Tried to crank this AM -- sounds as if it is fires on one maybe.sometimes two cylinders. made sure gas flow was good and oil flow was good ---- it goes through power up & warning lights clear -- and none stay on. I am considering spraying some starter fluid in each port and see what happens???

Thanks for your assistance
 
Does the high pressure pump come on??? Should hear it run when key is turned on.
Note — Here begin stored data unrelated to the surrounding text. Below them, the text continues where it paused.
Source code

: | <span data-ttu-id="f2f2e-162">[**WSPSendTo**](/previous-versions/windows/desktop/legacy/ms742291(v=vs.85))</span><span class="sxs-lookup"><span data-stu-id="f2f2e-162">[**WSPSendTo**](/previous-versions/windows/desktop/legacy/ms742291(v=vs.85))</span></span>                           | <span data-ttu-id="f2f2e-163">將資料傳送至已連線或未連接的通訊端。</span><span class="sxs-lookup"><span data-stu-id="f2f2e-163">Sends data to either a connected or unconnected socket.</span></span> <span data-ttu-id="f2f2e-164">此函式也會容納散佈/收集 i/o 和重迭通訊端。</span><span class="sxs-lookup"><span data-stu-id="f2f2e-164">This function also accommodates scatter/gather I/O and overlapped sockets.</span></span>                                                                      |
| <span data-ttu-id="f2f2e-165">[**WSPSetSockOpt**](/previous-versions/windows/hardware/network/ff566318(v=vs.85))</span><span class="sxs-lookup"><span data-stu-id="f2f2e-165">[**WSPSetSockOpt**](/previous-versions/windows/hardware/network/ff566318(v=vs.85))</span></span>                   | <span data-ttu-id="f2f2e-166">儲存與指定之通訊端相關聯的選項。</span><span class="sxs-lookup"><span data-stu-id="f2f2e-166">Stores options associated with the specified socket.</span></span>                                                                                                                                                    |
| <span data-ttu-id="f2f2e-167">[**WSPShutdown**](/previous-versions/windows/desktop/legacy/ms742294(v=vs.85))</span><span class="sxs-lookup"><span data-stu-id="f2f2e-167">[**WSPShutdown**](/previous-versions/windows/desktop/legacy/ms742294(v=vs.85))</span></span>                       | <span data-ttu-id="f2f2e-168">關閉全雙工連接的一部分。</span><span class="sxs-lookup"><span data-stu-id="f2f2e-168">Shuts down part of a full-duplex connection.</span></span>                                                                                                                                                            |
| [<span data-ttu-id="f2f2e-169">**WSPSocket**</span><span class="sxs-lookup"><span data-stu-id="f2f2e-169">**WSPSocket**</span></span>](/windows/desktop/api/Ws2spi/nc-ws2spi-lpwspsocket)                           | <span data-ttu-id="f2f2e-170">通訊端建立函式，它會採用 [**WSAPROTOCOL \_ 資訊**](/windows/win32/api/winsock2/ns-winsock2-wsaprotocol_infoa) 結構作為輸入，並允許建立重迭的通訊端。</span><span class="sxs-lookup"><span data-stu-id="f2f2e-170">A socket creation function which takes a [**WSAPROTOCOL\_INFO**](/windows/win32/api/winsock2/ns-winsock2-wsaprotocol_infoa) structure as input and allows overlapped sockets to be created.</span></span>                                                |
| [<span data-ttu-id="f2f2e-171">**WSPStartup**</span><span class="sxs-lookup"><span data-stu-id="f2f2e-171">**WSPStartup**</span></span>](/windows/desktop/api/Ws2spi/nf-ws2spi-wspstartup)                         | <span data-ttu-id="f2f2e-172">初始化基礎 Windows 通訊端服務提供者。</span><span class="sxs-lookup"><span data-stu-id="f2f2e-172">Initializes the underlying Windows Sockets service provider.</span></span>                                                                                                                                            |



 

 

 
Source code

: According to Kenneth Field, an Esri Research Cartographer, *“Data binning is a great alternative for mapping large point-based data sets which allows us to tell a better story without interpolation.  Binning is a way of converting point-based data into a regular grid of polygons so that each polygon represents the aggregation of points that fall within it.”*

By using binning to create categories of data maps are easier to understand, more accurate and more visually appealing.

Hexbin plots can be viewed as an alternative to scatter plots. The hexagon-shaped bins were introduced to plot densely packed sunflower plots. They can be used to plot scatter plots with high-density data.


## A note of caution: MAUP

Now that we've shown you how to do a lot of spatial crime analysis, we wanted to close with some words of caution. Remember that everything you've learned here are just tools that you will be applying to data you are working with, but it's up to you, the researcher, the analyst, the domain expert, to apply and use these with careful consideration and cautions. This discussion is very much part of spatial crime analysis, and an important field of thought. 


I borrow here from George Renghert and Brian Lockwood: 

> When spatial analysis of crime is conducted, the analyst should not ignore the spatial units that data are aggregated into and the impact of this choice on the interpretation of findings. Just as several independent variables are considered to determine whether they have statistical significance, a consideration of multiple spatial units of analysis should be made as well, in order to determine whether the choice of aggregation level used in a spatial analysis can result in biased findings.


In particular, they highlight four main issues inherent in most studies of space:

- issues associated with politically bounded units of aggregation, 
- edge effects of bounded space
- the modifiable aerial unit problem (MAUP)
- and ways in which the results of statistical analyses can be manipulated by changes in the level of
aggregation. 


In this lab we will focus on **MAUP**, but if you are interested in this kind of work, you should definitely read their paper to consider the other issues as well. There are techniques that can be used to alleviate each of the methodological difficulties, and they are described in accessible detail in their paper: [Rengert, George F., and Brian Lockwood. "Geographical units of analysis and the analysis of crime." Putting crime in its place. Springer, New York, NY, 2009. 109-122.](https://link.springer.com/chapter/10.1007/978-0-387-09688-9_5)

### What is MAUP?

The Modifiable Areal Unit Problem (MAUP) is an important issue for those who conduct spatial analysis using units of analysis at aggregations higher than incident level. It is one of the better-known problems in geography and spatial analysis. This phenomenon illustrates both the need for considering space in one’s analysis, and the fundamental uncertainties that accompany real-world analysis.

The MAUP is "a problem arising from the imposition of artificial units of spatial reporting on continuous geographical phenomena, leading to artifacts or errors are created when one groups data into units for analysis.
DO NOT USE STARTER FLUID or ANY FUEL ADDED THRU INTAKE AS CAN RESULT IN UNCONTROLLED RUNAWAY!!! How did you check gas flow??? Now you need the diagnostic software to see if EMM is working,injectors working as EMM could have damaged them,CPS is synching with flywheel,TPS is working....can get to be a money pit fast.
 
There has been some strong wind and rain in north Georgia -- My shop had some damage to its tin roof -- boat got some water on/in it but all appears to be ok ------ I have been able to verify that the fuel pump comes on (I can hear it hum) and produces strong fuel squirt out the schrader valve -- verified spark with a tester -- all six cylinders getting spark --- the EMM has been updated and reprogrammed by DFI --- when I hit starter it turns over for about 3-5 sec. fires (sounds like one cylinder -- sometimes possibly two fire and starter kicks off -- I am unsure what my next step should --- maybe get a small tank with higher octane gas (currently has 87 oct non ETOH gas) - I can get some 93 oct non ETOH from a supplier nearby ------- I am thinking that this engine is firing on one cylinder -- getting gas and spark to all six cylinders -- Has new and indexed Champion XC12PEPB plugs --- what should I check out next???